CHECK YOUR UNDERSTANDING >>
1. From the activist profiles below, list every area that Srilekha's advocacy initiatives for the indigenous in Jharkhand have addressed.
2. Using the activist profiles below, answer the following:
(a) Over how many years has Srilekha worked at the grassroots level in Jharkhand?
(b) On which platform did Bidisha start the #BleedwithDignity campaign?
(c) Who inaugurated the wall mural in Guwahati?
3. Write out everything in the activist profiles below from "Srilekha has also" down to "continues to grow.".

PAGE EXCERPT >>

--- START ---

A Gender Rights Activist working with the tribal and marginalized communities in india, Srilekha is a PhD scholar working on understanding body and sexuality among tribal girls, to fill the gaps in research around indigenous women and their stories. Srilekha has worked extensively at the grassroots level with community based organisations, through several advocacy initiatives around Gender, Mental Health, Menstrual Hygiene and Sexual and Reproductive Health Rights (SRHR) for the indigenous in Jharkhand, over the last 6 years.

Srilekha has also contributed to sustainable livelihood projects and legal aid programs for survivors of sex trafficking. She has been conducting research based programs on maternal health, mental health, gender based violence, sex and sexuality. Her interest lies in conducting workshops for young people on life skills, feminism, gender and sexuality, trauma, resilience and interpersonal relationships.

A Guwahati-based college student pursuing her Masters in Tata Institute of Social Sciences, Bidisha started the #BleedwithDignity campaign on the technology platform Change.org, demanding that the Government of Assam install
biodegradable sanitary pad vending machines in all government schools across the state. Her petition on Change.org has already gathered support from over 90000 people and continues to grow.

Bidisha was selected in Change.org’s flagship program ‘She Creates Change’ having run successful online advocacy
campaigns, which were widely recognised. Through the #BleedwithDignity campaign; she organised and celebrated World Menstrual Hygiene Day, 2019 in Guwahati, Assam by hosting a wall mural by collaborating with local organisations. The initiative was widely covered by national and local media, and the mural was later inaugurated by the event’s chief guest Commissioner of Guwahati Municipal Corporation (GMC) Debeswar Malakar, IAS.

--- END ---

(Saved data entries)
--- START ---

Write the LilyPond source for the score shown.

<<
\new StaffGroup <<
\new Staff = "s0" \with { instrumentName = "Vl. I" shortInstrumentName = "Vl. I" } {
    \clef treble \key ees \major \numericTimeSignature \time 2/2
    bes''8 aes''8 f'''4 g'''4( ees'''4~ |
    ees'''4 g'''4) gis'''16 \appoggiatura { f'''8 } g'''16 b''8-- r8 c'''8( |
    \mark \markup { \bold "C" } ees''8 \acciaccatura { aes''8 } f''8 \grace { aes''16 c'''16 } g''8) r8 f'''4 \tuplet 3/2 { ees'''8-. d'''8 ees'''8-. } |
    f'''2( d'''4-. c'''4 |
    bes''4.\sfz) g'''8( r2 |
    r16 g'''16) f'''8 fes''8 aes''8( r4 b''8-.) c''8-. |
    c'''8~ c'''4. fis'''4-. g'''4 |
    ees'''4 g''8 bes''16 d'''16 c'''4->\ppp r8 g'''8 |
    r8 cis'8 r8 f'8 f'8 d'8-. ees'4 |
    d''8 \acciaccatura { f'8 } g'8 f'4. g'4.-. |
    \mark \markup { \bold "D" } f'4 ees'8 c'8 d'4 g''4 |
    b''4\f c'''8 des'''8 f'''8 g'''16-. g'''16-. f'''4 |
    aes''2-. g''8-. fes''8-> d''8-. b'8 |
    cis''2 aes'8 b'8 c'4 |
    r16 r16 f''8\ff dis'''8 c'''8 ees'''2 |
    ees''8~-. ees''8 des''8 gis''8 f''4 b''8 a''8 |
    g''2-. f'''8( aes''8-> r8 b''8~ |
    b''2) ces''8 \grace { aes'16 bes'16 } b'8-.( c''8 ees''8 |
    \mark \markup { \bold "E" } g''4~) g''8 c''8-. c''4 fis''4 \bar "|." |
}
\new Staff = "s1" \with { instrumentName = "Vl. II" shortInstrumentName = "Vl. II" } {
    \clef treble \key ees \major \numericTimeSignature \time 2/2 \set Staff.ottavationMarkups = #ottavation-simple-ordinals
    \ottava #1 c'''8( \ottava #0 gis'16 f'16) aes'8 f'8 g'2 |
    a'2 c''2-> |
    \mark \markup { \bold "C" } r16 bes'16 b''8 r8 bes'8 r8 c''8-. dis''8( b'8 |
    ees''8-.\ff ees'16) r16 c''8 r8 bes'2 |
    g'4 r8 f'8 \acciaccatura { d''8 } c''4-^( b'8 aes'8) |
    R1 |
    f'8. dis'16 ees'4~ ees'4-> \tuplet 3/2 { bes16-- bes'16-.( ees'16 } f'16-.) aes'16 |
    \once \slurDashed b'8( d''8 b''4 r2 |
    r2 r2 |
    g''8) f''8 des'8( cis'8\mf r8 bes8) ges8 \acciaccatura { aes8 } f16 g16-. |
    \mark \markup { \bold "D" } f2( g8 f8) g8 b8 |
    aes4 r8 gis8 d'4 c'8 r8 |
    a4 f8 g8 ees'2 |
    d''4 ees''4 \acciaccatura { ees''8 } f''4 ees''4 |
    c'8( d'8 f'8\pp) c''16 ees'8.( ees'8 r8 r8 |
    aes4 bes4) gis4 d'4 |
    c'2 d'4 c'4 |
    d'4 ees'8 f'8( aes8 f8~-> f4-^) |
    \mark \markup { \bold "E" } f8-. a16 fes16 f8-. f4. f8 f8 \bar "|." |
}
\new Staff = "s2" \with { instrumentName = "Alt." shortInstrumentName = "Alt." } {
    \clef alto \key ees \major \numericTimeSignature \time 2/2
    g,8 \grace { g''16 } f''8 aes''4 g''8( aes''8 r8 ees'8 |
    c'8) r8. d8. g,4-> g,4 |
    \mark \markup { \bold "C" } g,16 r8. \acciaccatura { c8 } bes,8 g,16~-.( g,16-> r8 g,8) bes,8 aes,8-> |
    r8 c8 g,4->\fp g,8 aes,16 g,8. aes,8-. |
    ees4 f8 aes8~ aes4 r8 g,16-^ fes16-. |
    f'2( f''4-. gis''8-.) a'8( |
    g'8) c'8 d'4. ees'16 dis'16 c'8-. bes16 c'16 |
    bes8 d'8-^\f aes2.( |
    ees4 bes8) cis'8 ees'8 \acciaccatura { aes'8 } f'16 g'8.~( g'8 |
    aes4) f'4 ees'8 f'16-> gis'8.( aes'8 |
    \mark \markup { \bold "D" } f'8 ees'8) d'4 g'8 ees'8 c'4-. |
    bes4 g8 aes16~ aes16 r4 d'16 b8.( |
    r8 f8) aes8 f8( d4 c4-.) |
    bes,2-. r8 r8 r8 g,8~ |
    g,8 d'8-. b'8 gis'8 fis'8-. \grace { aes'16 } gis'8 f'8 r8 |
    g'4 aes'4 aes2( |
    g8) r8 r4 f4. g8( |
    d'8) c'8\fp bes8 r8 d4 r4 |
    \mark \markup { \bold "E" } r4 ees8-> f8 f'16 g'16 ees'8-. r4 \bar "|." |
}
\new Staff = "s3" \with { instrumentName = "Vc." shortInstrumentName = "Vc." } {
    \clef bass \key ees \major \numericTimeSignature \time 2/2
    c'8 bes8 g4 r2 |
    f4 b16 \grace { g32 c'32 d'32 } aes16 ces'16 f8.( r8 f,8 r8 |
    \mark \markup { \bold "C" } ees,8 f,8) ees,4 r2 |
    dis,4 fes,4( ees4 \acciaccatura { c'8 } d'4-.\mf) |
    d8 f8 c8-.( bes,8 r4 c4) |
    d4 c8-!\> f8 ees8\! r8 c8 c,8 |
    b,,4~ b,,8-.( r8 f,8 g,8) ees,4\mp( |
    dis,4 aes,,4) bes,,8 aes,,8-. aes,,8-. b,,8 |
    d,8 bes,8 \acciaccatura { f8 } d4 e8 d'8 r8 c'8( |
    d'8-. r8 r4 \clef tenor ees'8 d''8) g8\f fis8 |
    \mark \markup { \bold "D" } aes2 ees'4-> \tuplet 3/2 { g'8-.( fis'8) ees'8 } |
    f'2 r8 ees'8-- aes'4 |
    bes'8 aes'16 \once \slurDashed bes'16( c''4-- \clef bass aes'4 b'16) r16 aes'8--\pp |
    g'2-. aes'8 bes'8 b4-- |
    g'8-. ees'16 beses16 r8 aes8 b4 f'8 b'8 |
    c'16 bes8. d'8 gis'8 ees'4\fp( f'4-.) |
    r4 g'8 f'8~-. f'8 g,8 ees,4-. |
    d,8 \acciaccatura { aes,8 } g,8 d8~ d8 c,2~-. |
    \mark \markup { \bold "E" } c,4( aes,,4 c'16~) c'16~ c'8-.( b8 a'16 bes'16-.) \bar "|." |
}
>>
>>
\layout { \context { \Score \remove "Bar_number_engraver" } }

--- END ---

ANSWERS FOR EACH ITEM >>
1. Gender; Mental Health; Menstrual Hygiene; Sexual and Reproductive Health Rights (SRHR)

2.
(a) Over the last 6 years.
(b) Change.org.
(c) The Commissioner of Guwahati Municipal Corporation (GMC), Debeswar Malakar, IAS, who was the event's chief guest.

3.
Srilekha has also contributed to sustainable livelihood projects and legal aid programs for survivors of sex trafficking. She has been conducting research based programs on maternal health, mental health, gender based violence, sex and sexuality. Her interest lies in conducting workshops for young people on life skills, feminism, gender and sexuality, trauma, resilience and interpersonal relationships.

A Guwahati-based college student pursuing her Masters in Tata Institute of Social Sciences, Bidisha started the #BleedwithDignity campaign on the technology platform Change.org, demanding that the Government of Assam install
biodegradable sanitary pad vending machines in all government schools across the state. Her petition on Change.org has already gathered support from over 90000 people and continues to grow.